Although true stereo effects are created by other techniques, you can simulate the illusion by alternately displaying the two images in a stereo pair as an animated GIF or Flash file and sometimes as an animated PNG (APNG) file or Java applet. Since both of your eyes are open as the images are displayed one after the other, the animation seems to wiggle—hence the name
wiggle 3D or
wobble 3D. The advantages of this approach are that wiggle stereos require no viewing glasses (so they are autostereoscopic images), can be displayed on any screen, and people with limited vision in one eye can also see the effect—try it yourself while viewing an animation with one eye closed. When you place one of these files on a Web page, it plays automatically when a visitor displays that page in their browser. The viewer doesn’t have to click it to play it. You can even drag an animated GIF file into a browser window and drop it. When you do so it starts playing immediately.
These animations can be set so they end when finished, or loop over and over. If one is set to play once, you have to click the browser's Refresh button to replay it. If set to loop, it plays over and over again so the effect is much more obvious.
The animated GIF format is the most popular format, perhaps because it's so simple to create, because it runs on any system without the need for additional software or hardware or because its been around far longer. Its only real problem is that it supports only 256 colors—compared to the millions of colors your camera captures. For higher quality, some programs let you create and then output these animations in a movie format such as AVI, MOV, MPEG, or Flash.
If you use only the original two images in a stereo pair for these 3D animations, the wiggle is jerky. To smooth the transition you can add intermediate images, creating what's called a multiview 3D JPEG. The Start3D.com Web site automates this process for you, creating multiview 3D images they call Piku-Piku (Japanese for "twitching"). When you upload a stereo pair, the site uses the left and right image as key frames and generates a series of frames between them. The result is a flash movie or animation that moves from frame to frame shifting the point of view and giving a smooth 3D effect similar to what you'd see if you viewed the original scene while moving your head from side to side.

Multiview 3D images are created using a stereo pair and a
depth map (also known as a
disparity or
Z-image) that uses gray color gradations to indicate each pixel's distance from the viewer at the time the picture was taken. White indicates areas closest to the camera and as objects get father away they get darker. Depth maps are used not only to create intermediate images between a stereo pair, but can also convert a 2D image to 3D.

Here the original image is on the left and its depth map is on the right.
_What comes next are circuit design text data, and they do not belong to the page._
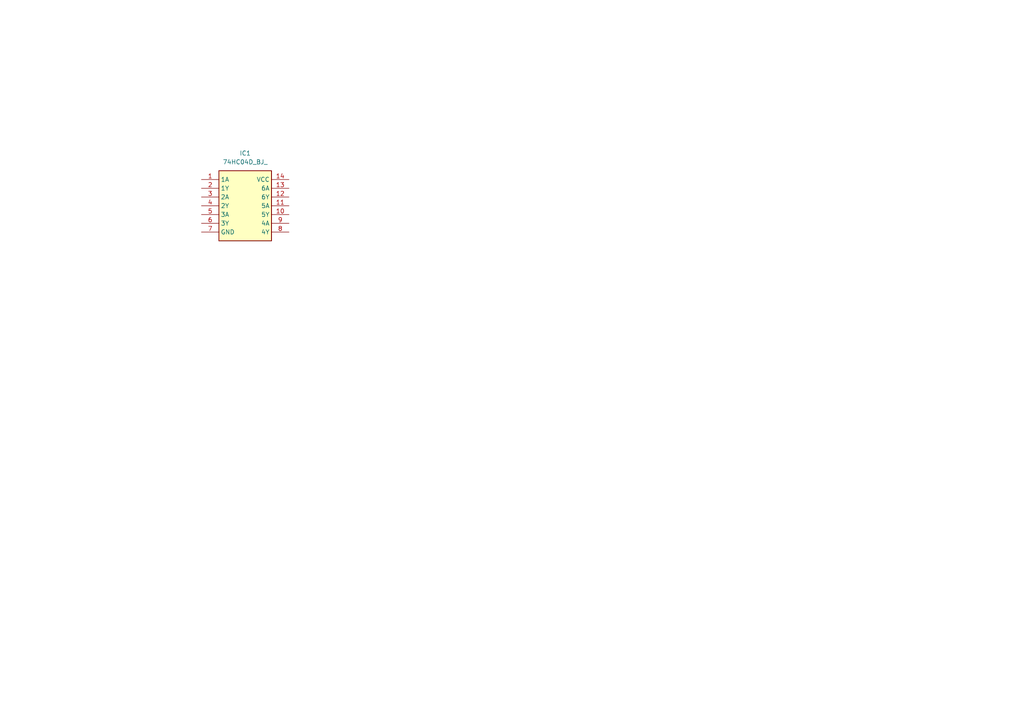
<source format=kicad_sch>
(kicad_sch
	(version 20231120)
	(generator "eeschema")
	(generator_version "8.0")
	(uuid "45401035-9671-42c5-bb85-853807d5b09c")
	(paper "A4")
	(lib_symbols
		(symbol "74HC04D_BJ_:74HC04D_BJ_"
			(exclude_from_sim no)
			(in_bom yes)
			(on_board yes)
			(property "Reference" "IC"
				(at 8.89 15.24 0)
				(effects
					(font
						(size 1.27 1.27)
					)
					(justify left top)
				)
			)
			(property "Value" "74HC04D_BJ_"
				(at 8.89 12.7 0)
				(effects
					(font
						(size 1.27 1.27)
					)
					(justify left top)
				)
			)
			(property "Footprint" "SOIC127P600X175-14N"
				(at 21.59 -94.92 0)
				(effects
					(font
						(size 1.27 1.27)
					)
					(justify left top)
					(hide yes)
				)
			)
			(property "Datasheet" "http://toshiba.semicon-storage.com/info/docget.jsp?did=37182&prodName=74HC04D"
				(at 21.59 -194.92 0)
				(effects
					(font
						(size 1.27 1.27)
					)
					(justify left top)
					(hide yes)
				)
			)
			(property "Description" "74HC CMOS LOGIC IC SERIES SOIC14"
				(at -12.7 7.62 0)
				(effects
					(font
						(size 1.27 1.27)
					)
					(hide yes)
				)
			)
			(property "Height" "1.75"
				(at 21.59 -394.92 0)
				(effects
					(font
						(size 1.27 1.27)
					)
					(justify left top)
					(hide yes)
				)
			)
			(property "Manufacturer_Name" "Toshiba"
				(at 21.59 -494.92 0)
				(effects
					(font
						(size 1.27 1.27)
					)
					(justify left top)
					(hide yes)
				)
			)
			(property "Manufacturer_Part_Number" "74HC04D(BJ)"
				(at 21.59 -594.92 0)
				(effects
					(font
						(size 1.27 1.27)
					)
					(justify left top)
					(hide yes)
				)
			)
			(property "Arrow Part Number" "74HC04D(BJ)"
				(at 21.59 -694.92 0)
				(effects
					(font
						(size 1.27 1.27)
					)
					(justify left top)
					(hide yes)
				)
			)
			(property "Arrow Price/Stock" "https://www.arrow.com/en/products/74hc04d-bj/toshiba?region=europe"
				(at 21.59 -794.92 0)
				(effects
					(font
						(size 1.27 1.27)
					)
					(justify left top)
					(hide yes)
				)
			)
			(symbol "74HC04D_BJ__1_1"
				(rectangle
					(start -7.62 10.16)
					(end 7.62 -10.16)
					(stroke
						(width 0.254)
						(type default)
					)
					(fill
						(type background)
					)
				)
				(pin input line
					(at -12.7 7.62 0)
					(length 5.08)
					(name "1A"
						(effects
							(font
								(size 1.27 1.27)
							)
						)
					)
					(number "1"
						(effects
							(font
								(size 1.27 1.27)
							)
						)
					)
				)
				(pin output line
					(at 12.7 -2.54 180)
					(length 5.08)
					(name "5Y"
						(effects
							(font
								(size 1.27 1.27)
							)
						)
					)
					(number "10"
						(effects
							(font
								(size 1.27 1.27)
							)
						)
					)
				)
				(pin input line
					(at 12.7 0 180)
					(length 5.08)
					(name "5A"
						(effects
							(font
								(size 1.27 1.27)
							)
						)
					)
					(number "11"
						(effects
							(font
								(size 1.27 1.27)
							)
						)
					)
				)
				(pin output line
					(at 12.7 2.54 180)
					(length 5.08)
					(name "6Y"
						(effects
							(font
								(size 1.27 1.27)
							)
						)
					)
					(number "12"
						(effects
							(font
								(size 1.27 1.27)
							)
						)
					)
				)
				(pin input line
					(at 12.7 5.08 180)
					(length 5.08)
					(name "6A"
						(effects
							(font
								(size 1.27 1.27)
							)
						)
					)
					(number "13"
						(effects
							(font
								(size 1.27 1.27)
							)
						)
					)
				)
				(pin power_in line
					(at 12.7 7.62 180)
					(length 5.08)
					(name "VCC"
						(effects
							(font
								(size 1.27 1.27)
							)
						)
					)
					(number "14"
						(effects
							(font
								(size 1.27 1.27)
							)
						)
					)
				)
				(pin output line
					(at -12.7 5.08 0)
					(length 5.08)
					(name "1Y"
						(effects
							(font
								(size 1.27 1.27)
							)
						)
					)
					(number "2"
						(effects
							(font
								(size 1.27 1.27)
							)
						)
					)
				)
				(pin input line
					(at -12.7 2.54 0)
					(length 5.08)
					(name "2A"
						(effects
							(font
								(size 1.27 1.27)
							)
						)
					)
					(number "3"
						(effects
							(font
								(size 1.27 1.27)
							)
						)
					)
				)
				(pin output line
					(at -12.7 0 0)
					(length 5.08)
					(name "2Y"
						(effects
							(font
								(size 1.27 1.27)
							)
						)
					)
					(number "4"
						(effects
							(font
								(size 1.27 1.27)
							)
						)
					)
				)
				(pin input line
					(at -12.7 -2.54 0)
					(length 5.08)
					(name "3A"
						(effects
							(font
								(size 1.27 1.27)
							)
						)
					)
					(number "5"
						(effects
							(font
								(size 1.27 1.27)
							)
						)
					)
				)
				(pin output line
					(at -12.7 -5.08 0)
					(length 5.08)
					(name "3Y"
						(effects
							(font
								(size 1.27 1.27)
							)
						)
					)
					(number "6"
						(effects
							(font
								(size 1.27 1.27)
							)
						)
					)
				)
				(pin power_in line
					(at -12.7 -7.62 0)
					(length 5.08)
					(name "GND"
						(effects
							(font
								(size 1.27 1.27)
							)
						)
					)
					(number "7"
						(effects
							(font
								(size 1.27 1.27)
							)
						)
					)
				)
				(pin output line
					(at 12.7 -7.62 180)
					(length 5.08)
					(name "4Y"
						(effects
							(font
								(size 1.27 1.27)
							)
						)
					)
					(number "8"
						(effects
							(font
								(size 1.27 1.27)
							)
						)
					)
				)
				(pin input line
					(at 12.7 -5.08 180)
					(length 5.08)
					(name "4A"
						(effects
							(font
								(size 1.27 1.27)
							)
						)
					)
					(number "9"
						(effects
							(font
								(size 1.27 1.27)
							)
						)
					)
				)
			)
		)
	)
	(symbol
		(lib_id "74HC04D_BJ_:74HC04D_BJ_")
		(at 71.12 59.69 0)
		(unit 1)
		(exclude_from_sim no)
		(in_bom yes)
		(on_board yes)
		(dnp no)
		(fields_autoplaced yes)
		(uuid "15326b5c-ad7e-4807-bc73-01b6e8161c48")
		(property "Reference" "IC1"
			(at 71.12 44.45 0)
			(effects
				(font
					(size 1.27 1.27)
				)
			)
		)
		(property "Value" "74HC04D_BJ_"
			(at 71.12 46.99 0)
			(effects
				(font
					(size 1.27 1.27)
				)
			)
		)
		(property "Footprint" "SOIC127P600X175-14N"
			(at 92.71 154.61 0)
			(effects
				(font
					(size 1.27 1.27)
				)
				(justify left top)
				(hide yes)
			)
		)
		(property "Datasheet" "http://toshiba.semicon-storage.com/info/docget.jsp?did=37182&prodName=74HC04D"
			(at 92.71 254.61 0)
			(effects
				(font
					(size 1.27 1.27)
				)
				(justify left top)
				(hide yes)
			)
		)
		(property "Description" "74HC CMOS LOGIC IC SERIES SOIC14"
			(at 58.42 52.07 0)
			(effects
				(font
					(size 1.27 1.27)
				)
				(hide yes)
			)
		)
		(property "Height" "1.75"
			(at 92.71 454.61 0)
			(effects
				(font
					(size 1.27 1.27)
				)
				(justify left top)
				(hide yes)
			)
		)
		(property "Manufacturer_Name" "Toshiba"
			(at 92.71 554.61 0)
			(effects
				(font
					(size 1.27 1.27)
				)
				(justify left top)
				(hide yes)
			)
		)
		(property "Manufacturer_Part_Number" "74HC04D(BJ)"
			(at 92.71 654.61 0)
			(effects
				(font
					(size 1.27 1.27)
				)
				(justify left top)
				(hide yes)
			)
		)
		(property "Arrow Part Number" "74HC04D(BJ)"
			(at 92.71 754.61 0)
			(effects
				(font
					(size 1.27 1.27)
				)
				(justify left top)
				(hide yes)
			)
		)
		(property "Arrow Price/Stock" "https://www.arrow.com/en/products/74hc04d-bj/toshiba?region=europe"
			(at 92.71 854.61 0)
			(effects
				(font
					(size 1.27 1.27)
				)
				(justify left top)
				(hide yes)
			)
		)
		(pin "9"
			(uuid "9502cc48-a2ee-40ff-bfa5-1169bc269494")
		)
		(pin "10"
			(uuid "e7cddc8c-5542-4a2d-826d-63a81768aa36")
		)
		(pin "7"
			(uuid "56721c79-8b3e-4956-8f34-8e1de1a7ab09")
		)
		(pin "6"
			(uuid "84f364d8-513e-4d7c-93a5-99fab5aad879")
		)
		(pin "12"
			(uuid "33851743-61f9-427f-9482-bd8ddaf83310")
		)
		(pin "2"
			(uuid "c2cf78af-695a-474a-8153-e606e68846f6")
		)
		(pin "1"
			(uuid "73fb3650-5525-4a0a-8368-9f908ef3cf3c")
		)
		(pin "11"
			(uuid "fb9c1593-70bb-40cb-ba13-9b1dfe41efcf")
		)
		(pin "13"
			(uuid "c69dccf8-80d4-4b89-bccc-511faad3196a")
		)
		(pin "8"
			(uuid "db30d8b5-c6c5-4f32-90d7-ca786057086a")
		)
		(pin "14"
			(uuid "a20699b6-6aa8-4935-8362-9f3027d77941")
		)
		(pin "5"
			(uuid "2c16bc2c-c15c-4364-b620-c53b73e389e5")
		)
		(pin "4"
			(uuid "5876fd15-db95-48cd-bdc7-2578942bc728")
		)
		(pin "3"
			(uuid "4a51964e-b9e1-4a73-9863-ea486e6484c0")
		)
		(instances
			(project ""
				(path "/b0dfb44d-ab01-4592-9d0b-0b812db77093/e86a5f05-f32f-47d2-ad4d-661858c177d2"
					(reference "IC1")
					(unit 1)
				)
			)
		)
	)
)

</source>
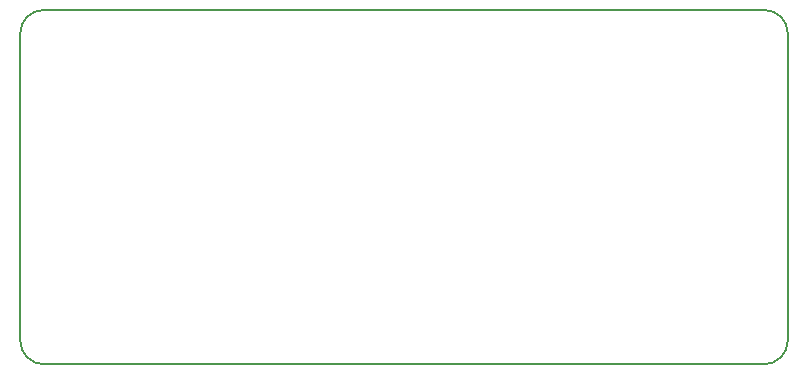
<source format=gm1>
G04 #@! TF.FileFunction,Profile,NP*
%FSLAX46Y46*%
G04 Gerber Fmt 4.6, Leading zero omitted, Abs format (unit mm)*
G04 Created by KiCad (PCBNEW 4.0.7) date Fri Mar  9 15:06:21 2018*
%MOMM*%
%LPD*%
G01*
G04 APERTURE LIST*
%ADD10C,0.025400*%
%ADD11C,0.150000*%
G04 APERTURE END LIST*
D10*
D11*
X125012580Y-78015120D02*
G75*
G03X127012581Y-80015121I2000001J0D01*
G01*
X188012580Y-80015120D02*
G75*
G03X190012581Y-78015119I0J2000001D01*
G01*
X190012580Y-52015120D02*
G75*
G03X188012579Y-50015119I-2000001J0D01*
G01*
X127012580Y-50015120D02*
G75*
G03X125012579Y-52015121I0J-2000001D01*
G01*
X125012580Y-78015120D02*
X125012580Y-52015120D01*
X188012580Y-80015120D02*
X127012580Y-80015120D01*
X190012580Y-52015120D02*
X190012580Y-78015120D01*
X127012580Y-50015120D02*
X188012580Y-50015120D01*
M02*

</source>
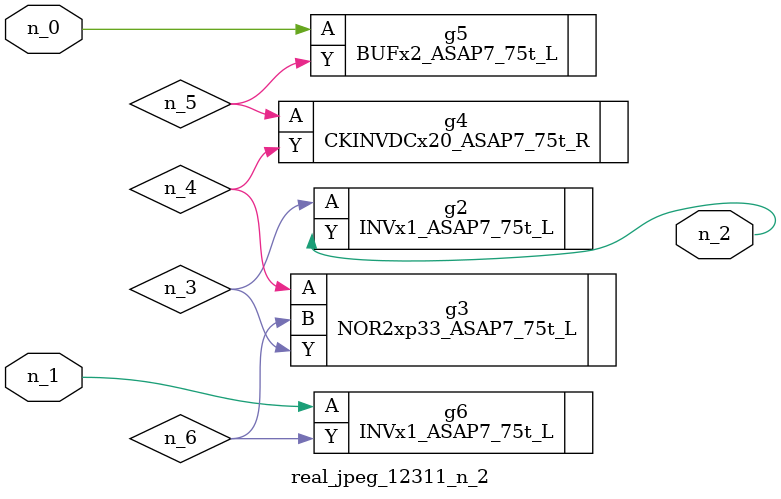
<source format=v>
module real_jpeg_12311_n_2 (n_1, n_0, n_2);

input n_1;
input n_0;

output n_2;

wire n_5;
wire n_4;
wire n_6;
wire n_3;

BUFx2_ASAP7_75t_L g5 ( 
.A(n_0),
.Y(n_5)
);

INVx1_ASAP7_75t_L g6 ( 
.A(n_1),
.Y(n_6)
);

INVx1_ASAP7_75t_L g2 ( 
.A(n_3),
.Y(n_2)
);

NOR2xp33_ASAP7_75t_L g3 ( 
.A(n_4),
.B(n_6),
.Y(n_3)
);

CKINVDCx20_ASAP7_75t_R g4 ( 
.A(n_5),
.Y(n_4)
);


endmodule
</source>
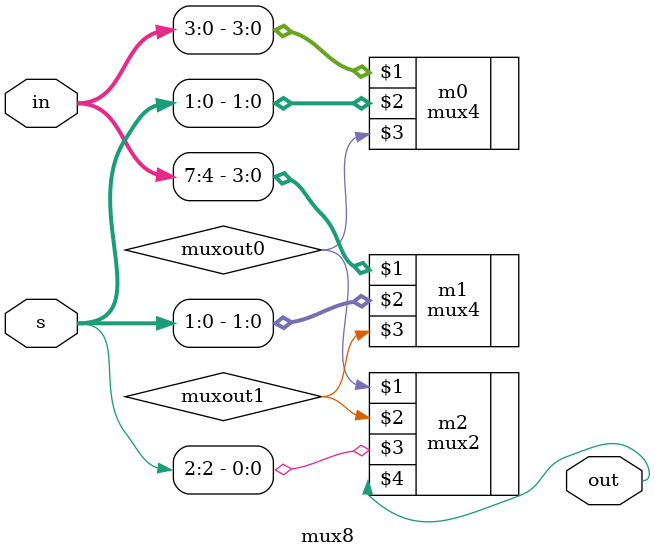
<source format=v>
module mux8 (
input [7:0] in,
input [2:0] s,
output out
);

wire muxout0, muxout1;

mux4 m0(in[3:0], s[1:0], muxout0);
mux4 m1(in[7:4], s[1:0], muxout1);
mux2 m2(muxout0, muxout1, s[2], out);


endmodule 
</source>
In between are two frames generated from the original and depth map using Triaxis StereoTracer.
The ability to package a series of images together as an animated GIF file or other format such as a Flash movie is integrated into many photo-editing programs and there are also specialized stand-alone programs developed specifically for this purpose. Some of these programs are discussed in Chapter 4 and listed in the appendix.
The wiggle effect works best when the main subject is centered in the middleground, with ample foreground and background elements to create parallax for depth perception. Vertical subjects, centered in the image hardly move but gain depth as the foreground and background shift. The wiggling directs the viewer's eyes to the unmoving central subject.